The only credentials I offer are my law degree from UCLA, my experience as a state legislator and political activist, and my bachelor’s degree in Political Science from UC Berkeley.
As to the latter, it doesn’t sound like much, and it isn’t, except for the fact that I had the great good fortune to study under Professor Jacobus tenBroek, the smartest man I ever met.
He was a law professor at the Boalt School of Law, located on the Berkeley campus. He taught one undergraduate course a year, and I was fortunate to get in it. Only sixty students got to take it, because Professor tenBroek didn’t lecture. He used the Socratic method, and everyone in class was a participant, rather that a spectator.
TenBroek, completely blind since childhood, came to class with 60 separate 4×6 cards, each containing the name of a student in braille. He’d finger through his deck, find a student he wished to interrogate, and called upon them to answer a question. Your answer was followed by another question, and another.

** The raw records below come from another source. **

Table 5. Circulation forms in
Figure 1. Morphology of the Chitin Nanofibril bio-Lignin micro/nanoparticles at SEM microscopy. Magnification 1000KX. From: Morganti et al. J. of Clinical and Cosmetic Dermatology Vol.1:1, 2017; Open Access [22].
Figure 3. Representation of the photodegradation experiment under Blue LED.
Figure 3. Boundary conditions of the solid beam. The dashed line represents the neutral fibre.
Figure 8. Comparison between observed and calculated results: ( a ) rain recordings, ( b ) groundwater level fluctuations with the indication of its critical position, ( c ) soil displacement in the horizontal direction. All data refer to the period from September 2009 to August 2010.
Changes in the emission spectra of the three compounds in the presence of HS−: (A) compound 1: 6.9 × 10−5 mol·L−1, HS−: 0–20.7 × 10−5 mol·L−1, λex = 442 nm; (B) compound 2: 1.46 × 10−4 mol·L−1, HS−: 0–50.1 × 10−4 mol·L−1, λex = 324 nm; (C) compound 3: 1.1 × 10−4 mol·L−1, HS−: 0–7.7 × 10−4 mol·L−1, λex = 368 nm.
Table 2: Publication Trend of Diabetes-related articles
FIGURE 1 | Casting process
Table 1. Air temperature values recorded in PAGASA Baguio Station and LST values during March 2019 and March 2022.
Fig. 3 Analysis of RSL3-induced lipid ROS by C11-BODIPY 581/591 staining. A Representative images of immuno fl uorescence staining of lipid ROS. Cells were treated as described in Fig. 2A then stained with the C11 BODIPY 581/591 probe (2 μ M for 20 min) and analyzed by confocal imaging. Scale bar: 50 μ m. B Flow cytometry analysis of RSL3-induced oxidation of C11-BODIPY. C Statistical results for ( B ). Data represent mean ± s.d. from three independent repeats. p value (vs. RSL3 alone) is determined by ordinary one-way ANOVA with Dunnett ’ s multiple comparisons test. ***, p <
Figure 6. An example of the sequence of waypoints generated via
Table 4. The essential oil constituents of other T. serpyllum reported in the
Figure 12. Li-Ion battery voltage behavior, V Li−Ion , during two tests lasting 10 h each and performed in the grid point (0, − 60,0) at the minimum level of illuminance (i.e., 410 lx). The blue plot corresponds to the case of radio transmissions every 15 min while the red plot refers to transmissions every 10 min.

TenBroek himself took no position on the political theories that we discussed. He wanted everyone to come to their own conclusions. I absolutely loved it. I had never been exposed to a mind like his. My own political convictions were based on shallow thinking. Ten Broek forced me to justify them, intellectually..
A year after I graduated I got in some trouble. My mother asked me who she could turn to for help. The only person I could think of was Professor tenBroek. I wasn’t even sure he’d remember me. But when my mother called him, he did remember, and he did help me. He died just weeks later,
A great man, but more importantly a good one.